The government's tax rises from freezing income tax thresholds are £12.5bn higher than expected due to rising inflation.

Last year Chancellor Rishi Sunak announced a four-year freeze to income tax thresholds which, based on inflation forecasts at the time, was expected to represent a tax rise of £8bn.

But analysis from the IFS has shown the policy is now expected to represent a £20.5bn tax hike, compared with a policy of increasing thresholds with inflation, as inflation has risen sharply and is projected to rise even further.

The resulting potential tax take is on top of next month's National Insurance hike of 12.5 percentage points, which will bring in an extra £13bn.

The IFS warned the figures underlined the danger with freezing thresholds for long periods. 
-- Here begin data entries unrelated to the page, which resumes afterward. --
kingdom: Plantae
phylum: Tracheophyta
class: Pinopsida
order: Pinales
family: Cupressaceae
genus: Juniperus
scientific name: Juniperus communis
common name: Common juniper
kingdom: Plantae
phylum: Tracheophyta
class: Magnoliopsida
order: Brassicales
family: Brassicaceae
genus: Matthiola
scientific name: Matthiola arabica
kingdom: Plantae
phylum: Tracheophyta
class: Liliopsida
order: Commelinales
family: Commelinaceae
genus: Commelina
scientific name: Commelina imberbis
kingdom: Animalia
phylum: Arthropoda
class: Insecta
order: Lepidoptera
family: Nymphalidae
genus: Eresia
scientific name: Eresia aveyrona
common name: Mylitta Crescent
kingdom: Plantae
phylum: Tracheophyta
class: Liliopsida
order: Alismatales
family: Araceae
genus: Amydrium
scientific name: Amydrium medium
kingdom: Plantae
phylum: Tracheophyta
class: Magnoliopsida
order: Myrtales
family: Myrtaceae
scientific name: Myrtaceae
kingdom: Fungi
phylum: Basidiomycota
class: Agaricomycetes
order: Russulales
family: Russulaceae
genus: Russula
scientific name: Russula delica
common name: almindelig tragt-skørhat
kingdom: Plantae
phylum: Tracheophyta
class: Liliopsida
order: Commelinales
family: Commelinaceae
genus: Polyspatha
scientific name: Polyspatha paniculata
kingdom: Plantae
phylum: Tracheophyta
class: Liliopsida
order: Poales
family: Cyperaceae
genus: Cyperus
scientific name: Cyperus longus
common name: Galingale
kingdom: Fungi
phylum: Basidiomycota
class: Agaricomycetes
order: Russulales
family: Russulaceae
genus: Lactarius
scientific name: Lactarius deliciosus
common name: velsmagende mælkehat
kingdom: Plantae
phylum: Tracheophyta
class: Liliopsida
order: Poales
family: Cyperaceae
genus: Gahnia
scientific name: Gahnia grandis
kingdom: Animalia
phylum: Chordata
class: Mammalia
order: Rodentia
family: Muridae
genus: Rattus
Tom Waters, a senior research economist at the IFS, said: “Usually tax thresholds go up in line with inflation. Last March, when the chancellor announced a four-year freeze in income tax thresholds, inflation was fairly low and so he expected it to raise about £8bn per year.

"Since then inflation has risen rapidly and is expected to rise even further, peaking at more than 8 per cent. That means that the tax threshold freeze is now on track to be a £20.5bn tax hike – two and a half times what was originally expected.

"This episode highlights the danger with setting tax thresholds in nominal terms for long periods of time – unexpected changes in inflation can make the size of a planned tax rise much bigger or smaller than expected.”

Inflation rose to a 30-year high of 5.5 per cent in January and is expected to rise to close to 8 per cent next month. The ongoing war in Ukraine could put yet further pressure on inflation as widespread economic sanctions on Russia start to bite.

The Bank of America Merrill Lynch in its latest UK Economic Watch report forecast inflation to stay at 7 per cent for most of 2022, which it said would have to trigger the monetary policy committee into a series of rate rises.

The Bank of England had already raised its base rate to 0.5 per cent in February and today hiked it further to 0.75 per cent.

The bank's monetary policy committee said the impact of the war in Ukraine had "accentuated" both the peak in inflation, and the squeeze on household incomes.

It said it expects inflation to increase to about 8 per cent in the second quarter of the year, with the possibility of a higher rise at some point in 2022.